Il Covid determina una grande sofferenza a livello polmonare, lo sappiamo. È morto un numero impronunciabile di persone, un numero altrettanto scandaloso lotta con la ripresa da questa malattia feroce. In questo contesto i pazienti affetti da patologie gravi e invalidanti a carico dei polmoni non sono stati presi in considerazione dal piano vaccinale. Non sono stati ritenuti una priorità. Una gestione cinica, che penalizza chi ogni giorno lotta già di suo con problemi di desaturazione, polmoniti interstiziali, ossigenoterapia. Fino all’arrivo dei vaccini prendere il Covid per un malato di fibrosi polmonare idiopatica significava accollarsi la fatalità quasi inevitabile di un esito mortale. Dal vaccino in poi, ogni ricovero in terapia intensiva, ogni morte, ogni accelerazione verso il trapianto bipolmonare di questi malati è un evento che poteva essere evitato. La fibrosi polmonare è una malattia senza cura, ci sono solo due protocolli, uno sperimentale, che ne rallentano il decorso. L’unica strada, per tentare di sfuggire all’irreversibilità della patologia, è il trapianto bipolmonare. La prognosi senza trapianto è di dieci anni di vita.

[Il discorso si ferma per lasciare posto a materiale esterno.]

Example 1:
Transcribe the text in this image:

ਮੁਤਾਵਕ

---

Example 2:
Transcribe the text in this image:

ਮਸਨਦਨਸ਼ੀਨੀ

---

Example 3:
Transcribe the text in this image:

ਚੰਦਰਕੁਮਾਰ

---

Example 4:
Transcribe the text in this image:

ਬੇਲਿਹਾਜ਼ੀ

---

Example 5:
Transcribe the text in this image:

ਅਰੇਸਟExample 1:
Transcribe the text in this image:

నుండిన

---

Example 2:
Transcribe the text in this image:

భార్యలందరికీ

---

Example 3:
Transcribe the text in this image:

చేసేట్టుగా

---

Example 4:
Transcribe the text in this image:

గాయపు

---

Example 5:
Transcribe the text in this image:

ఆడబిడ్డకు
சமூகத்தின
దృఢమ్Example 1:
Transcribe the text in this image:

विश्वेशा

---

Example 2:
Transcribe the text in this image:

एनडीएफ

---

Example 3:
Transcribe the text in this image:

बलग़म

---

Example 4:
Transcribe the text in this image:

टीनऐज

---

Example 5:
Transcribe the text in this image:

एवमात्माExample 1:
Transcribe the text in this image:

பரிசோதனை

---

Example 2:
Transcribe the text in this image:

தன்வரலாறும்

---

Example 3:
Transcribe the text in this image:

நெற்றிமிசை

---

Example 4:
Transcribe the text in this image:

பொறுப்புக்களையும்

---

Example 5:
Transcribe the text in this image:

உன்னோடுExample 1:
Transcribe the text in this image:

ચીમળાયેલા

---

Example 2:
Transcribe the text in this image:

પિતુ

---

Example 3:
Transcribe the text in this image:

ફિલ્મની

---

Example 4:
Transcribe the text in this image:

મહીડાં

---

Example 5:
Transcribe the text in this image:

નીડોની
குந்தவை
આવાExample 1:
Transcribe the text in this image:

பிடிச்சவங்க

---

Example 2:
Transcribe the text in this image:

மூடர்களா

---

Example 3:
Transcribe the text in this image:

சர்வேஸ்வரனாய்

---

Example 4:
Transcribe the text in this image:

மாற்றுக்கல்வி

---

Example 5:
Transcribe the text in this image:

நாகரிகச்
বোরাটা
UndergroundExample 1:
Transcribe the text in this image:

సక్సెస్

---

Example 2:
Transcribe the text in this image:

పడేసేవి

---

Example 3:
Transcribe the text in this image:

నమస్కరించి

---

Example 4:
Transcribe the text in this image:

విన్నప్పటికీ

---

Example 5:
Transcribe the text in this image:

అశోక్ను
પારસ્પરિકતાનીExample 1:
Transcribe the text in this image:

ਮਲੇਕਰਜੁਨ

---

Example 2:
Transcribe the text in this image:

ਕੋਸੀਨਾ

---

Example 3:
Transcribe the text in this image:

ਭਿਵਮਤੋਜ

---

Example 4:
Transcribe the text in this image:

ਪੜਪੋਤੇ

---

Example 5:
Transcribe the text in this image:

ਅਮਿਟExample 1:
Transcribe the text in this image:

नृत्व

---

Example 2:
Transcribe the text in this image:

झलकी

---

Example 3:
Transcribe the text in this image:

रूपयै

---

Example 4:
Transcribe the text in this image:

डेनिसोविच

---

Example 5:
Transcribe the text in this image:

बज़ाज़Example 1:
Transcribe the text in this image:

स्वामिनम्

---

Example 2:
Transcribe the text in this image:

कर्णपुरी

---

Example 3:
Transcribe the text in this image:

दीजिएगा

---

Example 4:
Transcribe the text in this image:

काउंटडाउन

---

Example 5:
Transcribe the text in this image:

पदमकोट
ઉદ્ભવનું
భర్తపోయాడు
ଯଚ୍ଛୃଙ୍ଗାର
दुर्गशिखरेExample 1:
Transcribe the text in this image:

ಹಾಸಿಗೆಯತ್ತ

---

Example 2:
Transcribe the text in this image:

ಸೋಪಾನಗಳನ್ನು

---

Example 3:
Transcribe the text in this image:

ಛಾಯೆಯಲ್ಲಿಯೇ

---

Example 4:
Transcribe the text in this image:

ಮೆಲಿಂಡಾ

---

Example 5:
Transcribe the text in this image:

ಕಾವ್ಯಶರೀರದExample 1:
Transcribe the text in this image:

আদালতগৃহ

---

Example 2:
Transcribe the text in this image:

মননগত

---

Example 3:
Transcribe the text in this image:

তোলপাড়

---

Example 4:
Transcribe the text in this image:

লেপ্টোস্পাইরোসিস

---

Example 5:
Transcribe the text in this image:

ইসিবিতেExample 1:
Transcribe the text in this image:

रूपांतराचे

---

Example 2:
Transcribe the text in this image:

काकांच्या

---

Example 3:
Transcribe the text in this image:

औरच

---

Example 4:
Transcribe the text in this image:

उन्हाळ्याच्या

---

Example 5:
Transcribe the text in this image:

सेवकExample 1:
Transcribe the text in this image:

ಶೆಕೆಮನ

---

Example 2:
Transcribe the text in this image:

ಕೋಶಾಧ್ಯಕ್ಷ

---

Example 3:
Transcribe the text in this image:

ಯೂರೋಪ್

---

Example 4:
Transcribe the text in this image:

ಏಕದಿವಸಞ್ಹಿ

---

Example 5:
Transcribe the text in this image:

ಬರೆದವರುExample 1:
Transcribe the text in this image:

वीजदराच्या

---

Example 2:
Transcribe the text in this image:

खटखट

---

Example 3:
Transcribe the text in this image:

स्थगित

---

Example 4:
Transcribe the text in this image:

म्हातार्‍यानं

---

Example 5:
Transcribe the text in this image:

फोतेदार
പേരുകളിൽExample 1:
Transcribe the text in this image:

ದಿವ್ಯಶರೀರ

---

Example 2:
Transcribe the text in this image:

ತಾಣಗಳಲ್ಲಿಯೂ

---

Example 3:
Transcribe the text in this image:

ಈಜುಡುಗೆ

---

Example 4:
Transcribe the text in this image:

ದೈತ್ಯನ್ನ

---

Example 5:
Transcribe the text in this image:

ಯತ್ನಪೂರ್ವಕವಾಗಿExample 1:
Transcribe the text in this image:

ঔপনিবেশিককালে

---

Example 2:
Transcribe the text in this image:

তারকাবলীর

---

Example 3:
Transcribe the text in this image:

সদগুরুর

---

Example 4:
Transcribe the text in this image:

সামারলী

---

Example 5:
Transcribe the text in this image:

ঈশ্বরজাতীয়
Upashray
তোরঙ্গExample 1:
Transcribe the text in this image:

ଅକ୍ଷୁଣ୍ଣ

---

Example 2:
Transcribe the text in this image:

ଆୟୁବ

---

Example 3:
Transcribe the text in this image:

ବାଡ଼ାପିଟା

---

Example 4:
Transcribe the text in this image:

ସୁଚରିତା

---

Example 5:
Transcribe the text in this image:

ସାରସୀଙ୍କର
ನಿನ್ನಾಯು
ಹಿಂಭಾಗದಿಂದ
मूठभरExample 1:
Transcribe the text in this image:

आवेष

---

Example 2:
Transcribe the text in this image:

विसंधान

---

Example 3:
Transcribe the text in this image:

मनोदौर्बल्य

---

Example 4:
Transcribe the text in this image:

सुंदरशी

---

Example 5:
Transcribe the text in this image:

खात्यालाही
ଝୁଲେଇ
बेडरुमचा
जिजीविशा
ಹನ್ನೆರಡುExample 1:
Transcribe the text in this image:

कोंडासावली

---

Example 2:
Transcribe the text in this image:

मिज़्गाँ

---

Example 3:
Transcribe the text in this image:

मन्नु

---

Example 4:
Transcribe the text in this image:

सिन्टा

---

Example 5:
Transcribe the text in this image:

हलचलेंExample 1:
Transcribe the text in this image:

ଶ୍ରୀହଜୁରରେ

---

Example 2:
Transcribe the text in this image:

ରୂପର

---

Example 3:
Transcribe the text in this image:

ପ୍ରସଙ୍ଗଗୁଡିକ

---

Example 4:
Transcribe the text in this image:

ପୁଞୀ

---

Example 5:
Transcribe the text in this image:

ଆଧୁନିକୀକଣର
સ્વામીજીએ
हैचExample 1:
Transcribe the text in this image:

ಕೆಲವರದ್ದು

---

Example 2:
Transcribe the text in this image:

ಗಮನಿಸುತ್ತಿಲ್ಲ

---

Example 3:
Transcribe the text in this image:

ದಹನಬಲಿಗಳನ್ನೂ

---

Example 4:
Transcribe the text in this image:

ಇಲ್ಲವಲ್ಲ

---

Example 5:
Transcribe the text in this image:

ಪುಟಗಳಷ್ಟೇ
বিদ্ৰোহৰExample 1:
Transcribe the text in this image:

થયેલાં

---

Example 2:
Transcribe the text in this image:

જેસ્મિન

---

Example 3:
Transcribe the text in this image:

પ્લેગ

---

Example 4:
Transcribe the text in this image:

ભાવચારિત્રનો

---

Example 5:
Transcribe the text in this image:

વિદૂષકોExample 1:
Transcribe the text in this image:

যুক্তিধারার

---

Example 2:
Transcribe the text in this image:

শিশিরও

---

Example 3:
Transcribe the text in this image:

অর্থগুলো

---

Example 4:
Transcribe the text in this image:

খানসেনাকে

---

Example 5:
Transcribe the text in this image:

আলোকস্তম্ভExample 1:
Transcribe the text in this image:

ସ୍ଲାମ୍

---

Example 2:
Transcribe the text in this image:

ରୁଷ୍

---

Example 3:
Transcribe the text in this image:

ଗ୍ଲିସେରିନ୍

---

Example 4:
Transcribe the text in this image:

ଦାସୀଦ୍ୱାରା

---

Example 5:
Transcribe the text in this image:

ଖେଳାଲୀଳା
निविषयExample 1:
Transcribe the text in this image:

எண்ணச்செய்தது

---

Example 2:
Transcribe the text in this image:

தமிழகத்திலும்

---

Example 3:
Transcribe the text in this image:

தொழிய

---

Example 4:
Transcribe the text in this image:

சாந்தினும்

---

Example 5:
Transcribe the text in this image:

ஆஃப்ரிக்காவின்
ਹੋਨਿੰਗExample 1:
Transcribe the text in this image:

Io sono tra i casi di Ipf, dal 2017. Conosco le corsie degli ospedali, so che la gestione delle malattie croniche degenerative rappresentano una specie di lavoro per chi ne è affetto. Prescrizione dei farmaci, controlli, gestione delle emergenze: tutti aspetti che coinvolgono la maggiore o minore sensibilità dei medici, delle infermiere, delle farmacie ospedaliere. So che non c’era tempo per rimandare il vaccino per queste fragilità, che andavano inserite tra la prima fascia di priorità, assieme agli anziani, perché la guerra tra ultimi non è mai stata una battaglia sensata. Dopo che il caso dei pazienti fragili ha cominciato a circolare, la Regione Lazio ha diramato un comunicato stampa: avvierà le prenotazioni per i fragili dal 4 di marzo, ma si specifica che ci potranno volere più di 30 giorni per avere l’appuntamento. Siamo troppo avvertiti per non sapere che una prenotazione è una pura formalità. Che si potrebbe finire tranquillamente a maggio per una categoria, i fragili, che ogni giorno rischia il contagio mentre gli indici salgono. Un contagio che non si prospetta come una possibilità grave quanto piuttosto come un evento dall’esito drammatico. Grado di rischio elevatissimo, direbbero i matematici.
Dopo la mia mobilitazione un centro, che non mi segue, mi ha offerto il vaccino (ma non ho ancora avuto una data). Il San Camillo, il mio ospedale di riferimento nel Lazio, continua a non avere notizie su quando potrà cominciare. Il responsabile Alfredo Sebastiani ricorda che sono quattro i centri a Roma, mille circa i pazienti che hanno bisogno urgente della somministrazione del vaccino Pfizer. «Non abbiamo notizie e non sappiamo quando potremo inziare». Il medico di base di vaccini non ne ha. L’Aipo e la Sip, le due associazioni nazionali che riuniscono gli pneumologi ospedalieri, hanno emesso un comunicato. Dicono «i pazienti a più alta priorità nell’area delle patologie respiratorie sono quelli affetti da fibrosi polmonare idiopatica e da altre patologie che necessitano di ossigenoterapia». Tra i parametri rappresentati c’è «il documentato aumentato rischio di mortalità in caso di infezione con Sars-Cov2». È come se, in caso di virus feroce che spezza le ossa, non si tenesse conto, in prima battuta, dei paraplegici, degli zoppi, o dei carcinomi alle ossa.
Per tutte queste ragioni ho ritenuto di mettermi in sciopero della fame, pur non sopportando forme di protesta martirologiche. Perché si tratta di combattere per il diritto all’esistenza. Con me due care amiche fino a quando non avremo una data certa, sprazzi di solidarietà nel cielo tetro di una società che rimuove le fragilità. Di una politica che, con i vaccini iniziati a dicembre, ancora non ha pensato ai malati polmonari mentre una pandemia continua a far morire per mancanza di ossigeno.